Having allowed the appeal against the finding of discrimination, this also undermined the tribunal’s reasoning on constructive unfair dismissal. The alternative basis for that conclusion was, however, also flawed as the tribunal had failed to apply the correct test when determining whether there had been a breach of the implied term of trust and confidence and had failed to provide an adequate explanation of it finding that a breach arose from a failure of personal communication.
Race Discrimination: Differentiating comparators
In the direct race discrimination case of Virgin Active Ltd v Hughes  EAT 130, the question before the EAT was whether it was correct for the employment tribunal to consider a colleague who had made a comment about her own race as a valid comparator for a claimant who had made a comment about a colleague’s race.
The claimant in this case was a gym manager who had been dismissed.
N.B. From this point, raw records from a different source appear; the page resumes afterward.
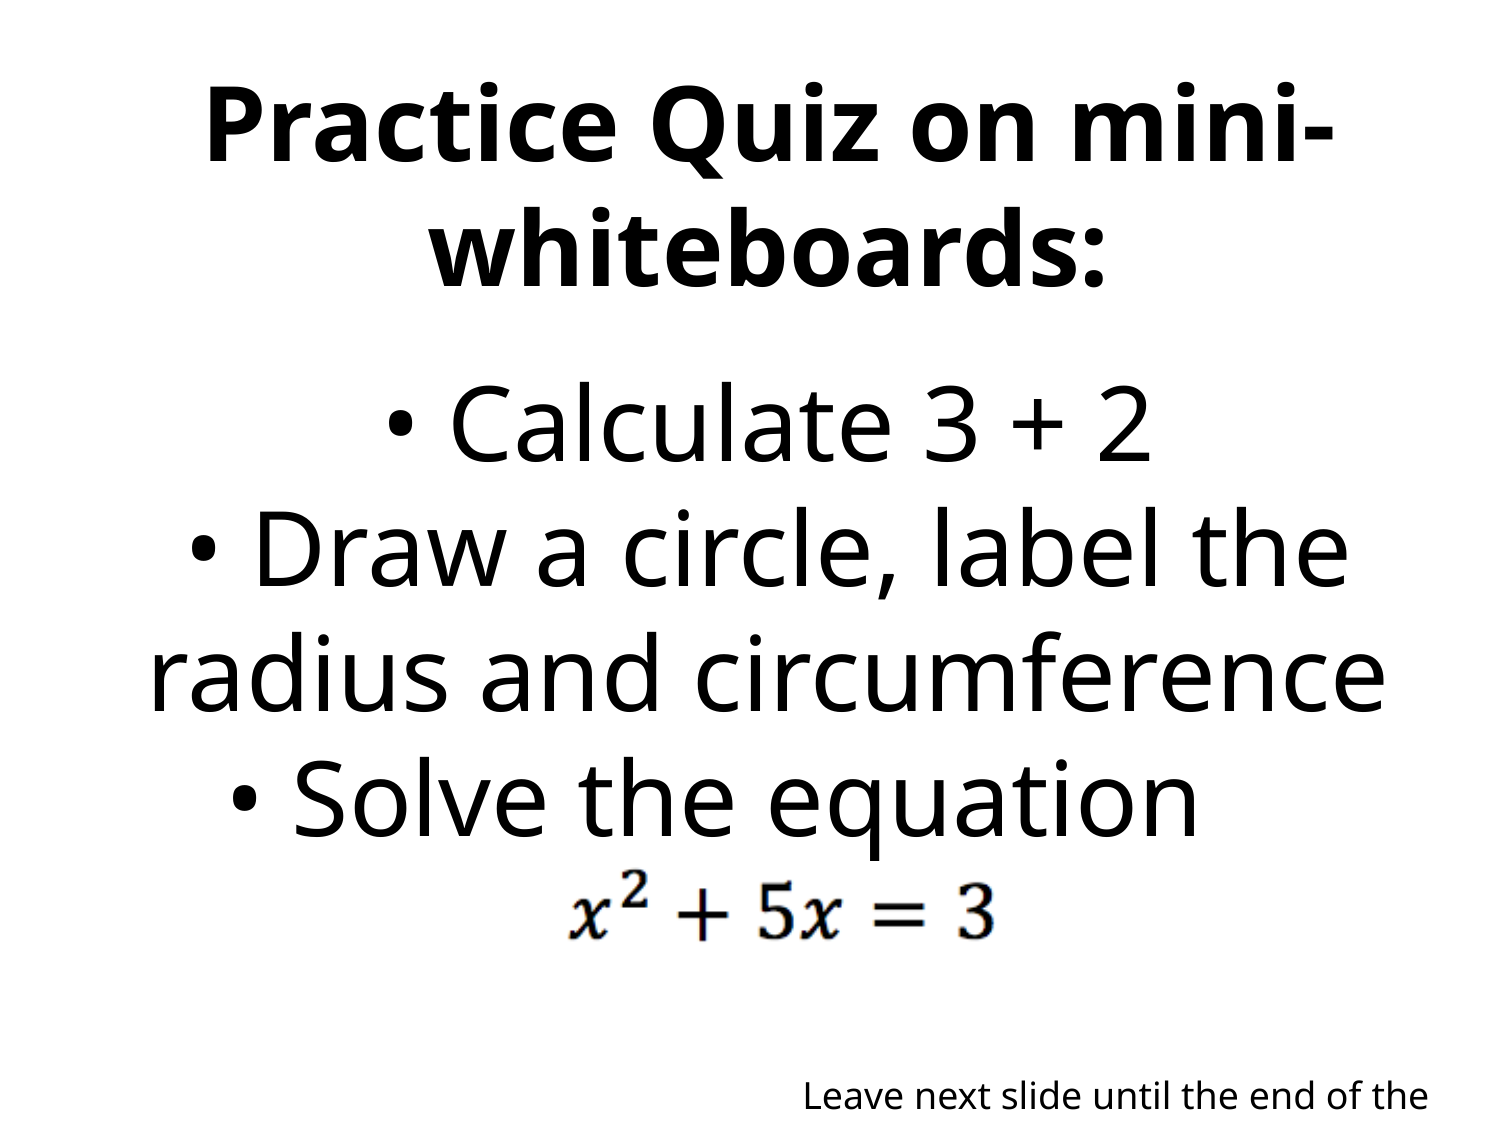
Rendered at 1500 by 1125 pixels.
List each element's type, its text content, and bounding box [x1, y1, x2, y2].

text_box Practice Quiz on mini-whiteboards: • Calculate 3 + 2 • Draw a circle, label the radius and circumference • Solve the equation [99, 49, 1438, 865]
text_box Leave next slide until the end of the lesson. [787, 1064, 1500, 1125]
picture [526, 841, 1038, 976]
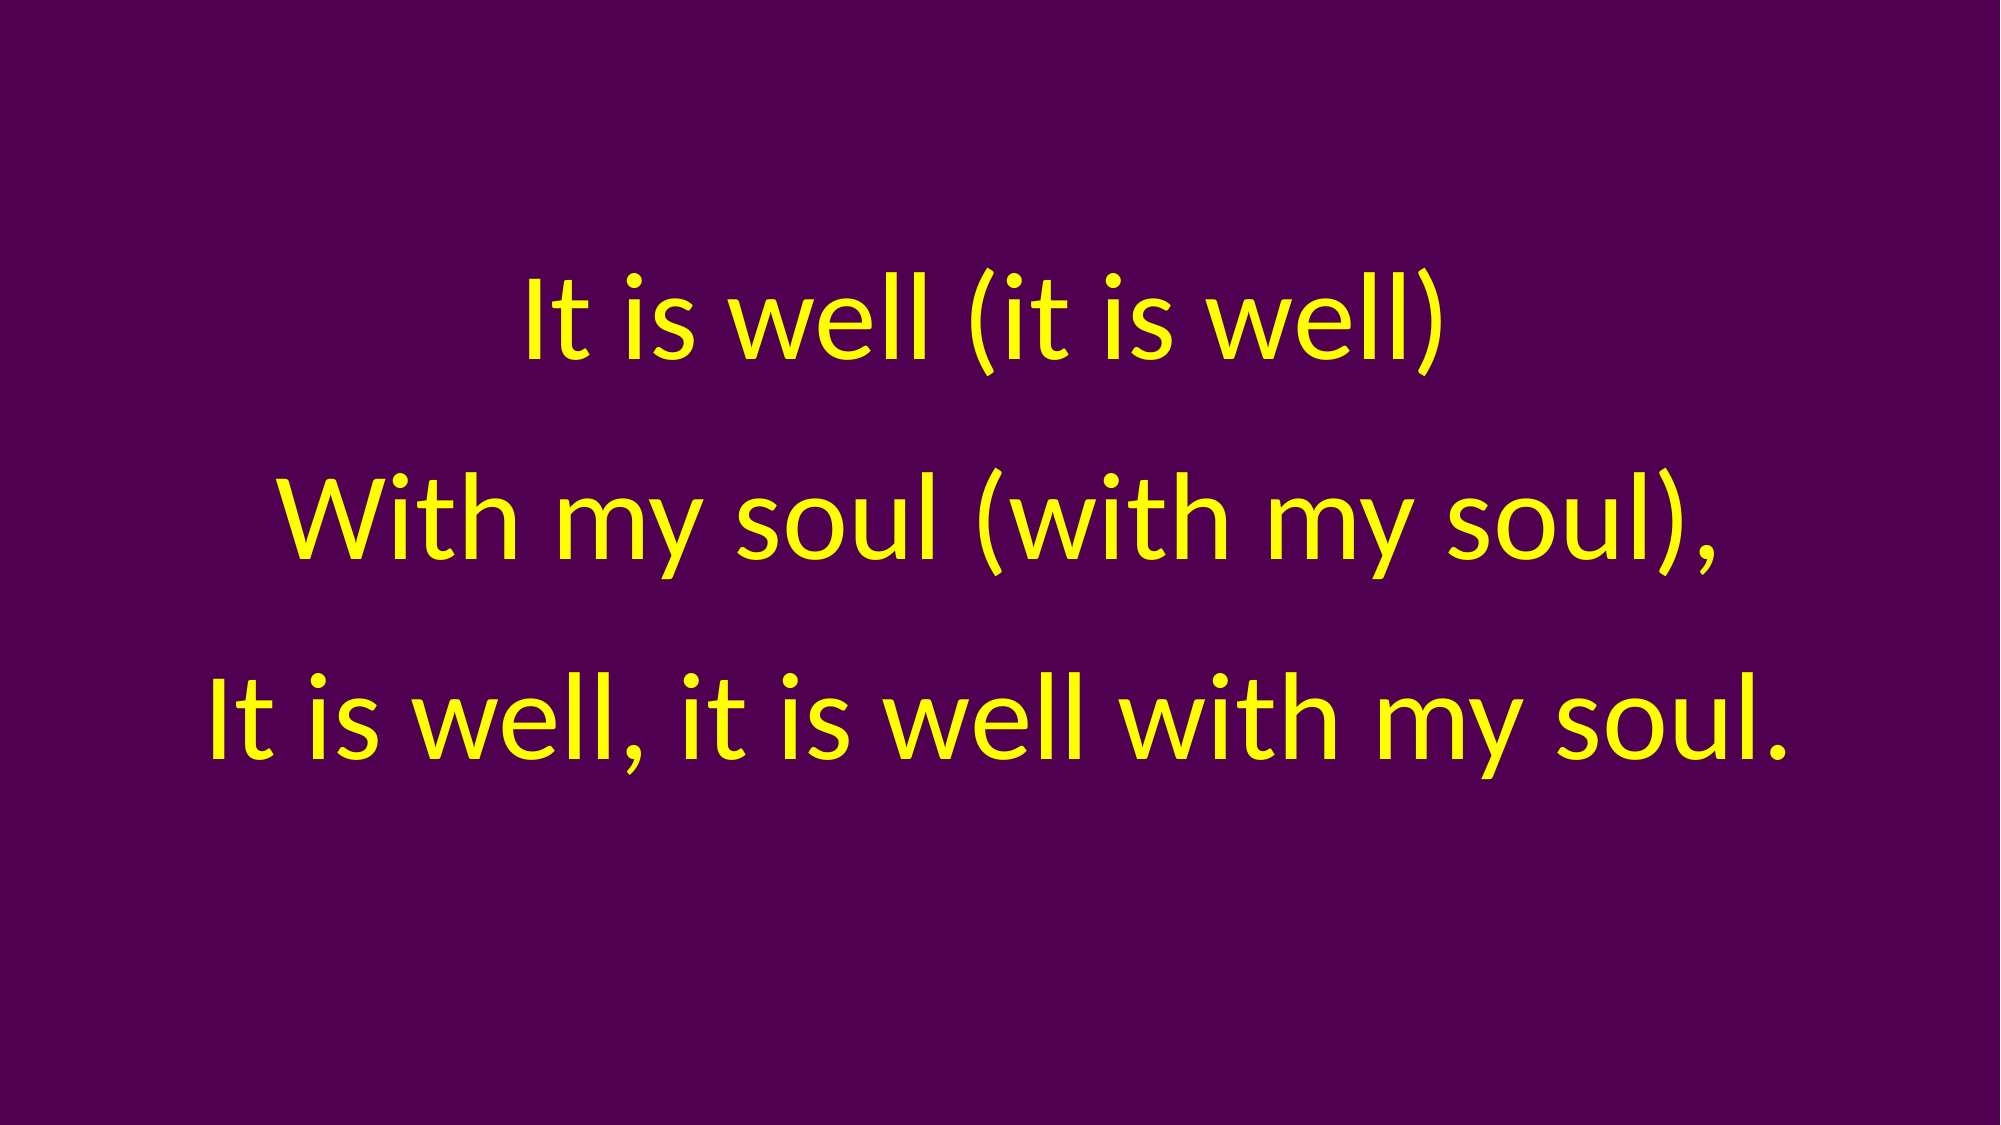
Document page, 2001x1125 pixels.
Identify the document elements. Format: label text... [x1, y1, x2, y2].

He had won several claims at the tribunal, including unfair dismissal, automatic and ‘ordinary’ unfair dismissal, and race discrimination concerning the handling of his disciplinary process and a grievance. The respondent appealed on various grounds and succeeded in overturning the findings related to race discrimination.
The tribunal had considered three of the claimant’s colleagues as comparators, even though their situations appeared significantly different from the claimant’s. The tribunal argued that the differences in treatment of these comparators shifted the burden of proof and upheld the complaint.
However, the EAT disagreed with the tribunal’s approach. It pointed out that the tribunal had not adequately assessed whether the claimant’s comparators were indeed suitable comparators, given their differing circumstances. A tribunal should carefully evaluate any material differences between a claimant and a valid comparator. The more significant the differences in their circumstances, the less likely the disparate treatment indicates discrimination. To illustrate this, the EAT provided an example: if two individuals of different races both undergo a job interview and one succeeds while the other does not, this alone wouldn’t be enough to shift the burden of proof. However, if both candidates scored equally in an assessment but were treated differently, that might indeed warrant shifting the burden of proof.
Additionally, the judgment highlighted that delay, on its own, is not sufficient grounds for an appeal. (The judgment had been delayed due to the Employment Tribunal Judge’s serious ill-health.)